TEXT: ANDREAS WILINK
Die Lady is not amused. Obwohl wir das Jahr 1961 schreiben, folgt sie eisern viktorianischen Grundsätzen, hält das Empire hoch und jedenfalls der abtrünnigen Neuen Welt und deren Errungenschaften für überlegen. P.L. Travers, zuhause in einer schönen Londoner Straße mit Reihenhäusern und Kirschbäumen vor der Tür – genauso, wie man es, nun ja, von der Familie Banks kennt, der eine gewisse Mary Poppins mit Schirm und großer Tasche hereinschneit –, hat Geldsorgen. Weshalb sie widerwillig zustimmt, ihre Kinderbuch-Heldin an einen Amerikaner zu verkaufen. An den Amerikaner. An den Film. An Walt Disney.
Nach Ankunft im »silly« Wunderland Kalifornien beginnt der Kampf der Titanen: zwischen Miss Travers (von Emma Thompson britischer als die Queen gespielt und mit stets bitterem Geschmack auf der Zunge) und dem vor einer Wand mit seinen Oscars und Spielzeug-Nippes-Kreationen die Honneurs machenden Erfinder der Mickey Mouse, den Tom Hanks als guten Amerikaner schlechthin idealisiert. Die Frage lautet: Regen (England) oder Sonne (L.A.), Jasmin oder Chlor, Kirschbaumblüte oder Palmen, Kultur oder Kommerz, Ernst oder Spaß, Laurence Olivier oder Dick van Dyke, der schließlich die Rolle des Bert in der Verfilmung spielen wird.

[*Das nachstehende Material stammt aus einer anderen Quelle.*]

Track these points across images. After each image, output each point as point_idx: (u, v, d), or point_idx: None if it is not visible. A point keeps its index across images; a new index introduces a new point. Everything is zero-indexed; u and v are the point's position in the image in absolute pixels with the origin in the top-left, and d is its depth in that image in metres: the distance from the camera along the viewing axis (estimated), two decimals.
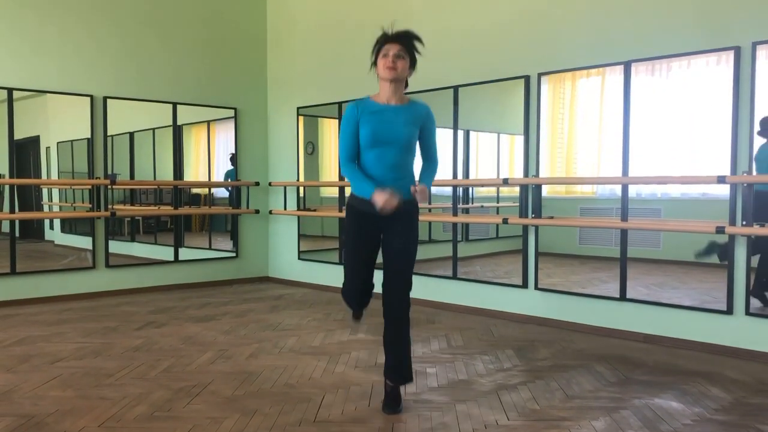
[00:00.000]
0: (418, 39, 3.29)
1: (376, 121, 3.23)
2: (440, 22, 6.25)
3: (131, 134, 7.36)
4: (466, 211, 6.32)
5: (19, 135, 6.35)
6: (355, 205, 3.34)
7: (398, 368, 3.42)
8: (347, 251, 3.47)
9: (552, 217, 5.41)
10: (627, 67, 4.95)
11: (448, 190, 6.22)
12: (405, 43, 3.24)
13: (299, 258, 7.78)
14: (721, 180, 4.37)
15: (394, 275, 3.36)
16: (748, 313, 4.44)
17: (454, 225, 6.19)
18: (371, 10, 6.91)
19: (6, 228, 6.47)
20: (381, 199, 3.09)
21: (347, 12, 7.17)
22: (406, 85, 3.43)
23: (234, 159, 7.88)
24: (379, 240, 3.37)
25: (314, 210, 7.53)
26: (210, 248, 7.94)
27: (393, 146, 3.23)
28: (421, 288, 6.45)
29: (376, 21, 6.76)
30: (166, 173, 7.43)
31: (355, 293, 3.52)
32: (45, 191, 7.14)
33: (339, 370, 4.12)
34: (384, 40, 3.27)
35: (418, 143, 3.37)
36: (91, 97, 6.79)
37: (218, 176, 7.94)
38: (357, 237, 3.37)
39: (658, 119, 4.93)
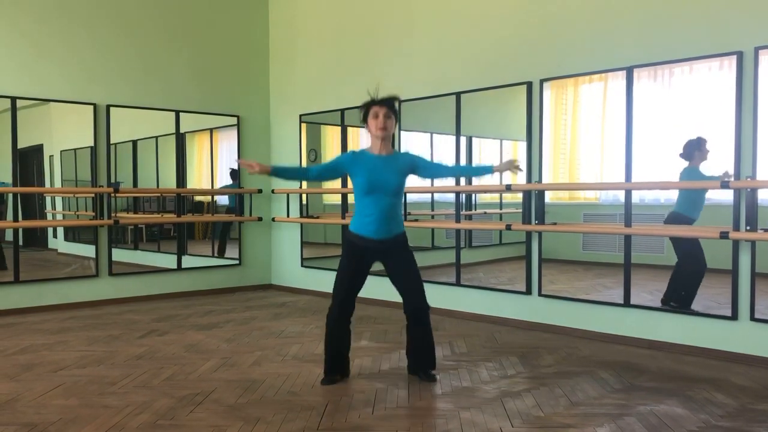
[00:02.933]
0: (398, 100, 4.00)
1: (371, 172, 3.84)
2: (442, 29, 6.26)
3: (134, 142, 7.38)
4: (469, 217, 6.32)
5: (22, 143, 6.37)
6: (352, 239, 3.94)
7: (425, 361, 4.10)
8: (337, 278, 4.02)
9: (555, 223, 5.40)
10: (629, 72, 4.95)
11: (451, 196, 6.21)
12: (390, 106, 3.89)
13: (302, 265, 7.78)
14: (724, 185, 4.37)
15: (408, 281, 3.98)
16: (753, 318, 4.42)
17: (457, 231, 6.18)
18: (374, 19, 6.93)
19: (9, 236, 6.49)
20: (258, 165, 3.84)
21: (349, 20, 7.19)
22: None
23: (233, 173, 7.89)
24: (367, 271, 4.00)
25: (317, 217, 7.53)
26: (213, 256, 7.94)
27: (386, 193, 3.85)
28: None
29: (378, 29, 6.85)
30: (169, 181, 7.44)
31: (335, 320, 4.01)
32: (48, 200, 7.16)
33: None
34: (372, 103, 3.90)
35: (424, 170, 4.05)
36: (94, 105, 6.81)
37: (221, 184, 7.94)
38: (348, 265, 3.96)
39: (661, 125, 4.92)
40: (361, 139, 6.69)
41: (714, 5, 4.60)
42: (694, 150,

Miss Travers bedingt sich aus, dass es kein Animations- und kein Musical-Film werden dürfe. Wir wissen, dass es anders kommt. Unerbittlich diktiert sie dem Team mit Co-Autor und Komponist ihre Ansichten und spricht ein Veto aus. Ursache für die Kratzbürstigkeit liegt – wo sonst? – in ihrer Kindheit, die sie als Erinnerungen heimsuchen: die frühen Jahre in Australien, der erfolglose, hallodrihafte, trunksüchtige, an TBC sterbende Vater, der in einer Bank arbeitet (wie der literarisierte Mister Banks), der seine Tochter vergöttert, ihr das Traumland der Fantasie erschließt und sie doch mit den Bitternissen des Lebens bekannt macht. Mary Poppins ist im Buch mehr Drache als guter Geist, im Film aber Fluchthelferin und Familientherapeutin – realitätstüchtig, vernünftig, anarchisch. Eine Künstlerin. Und Walt Disney ihr Fan, zugleich aber Profi, der das Ideale gegen das Massen-Mögliche einzutauschen bereit ist. Ein fast unlösbarer Konflikt. Da hilft nur das Zauberwort: »Supercalifragilis«.
»Saving Mr. Banks«; Regie: John Lee Hancock; Darsteller: Emma Thompson, Tom Hanks, Colin Farrell, Paul Giamatti, Jason Schwartzman; USA 2013, 126 Min.; Start: 6. März 2014.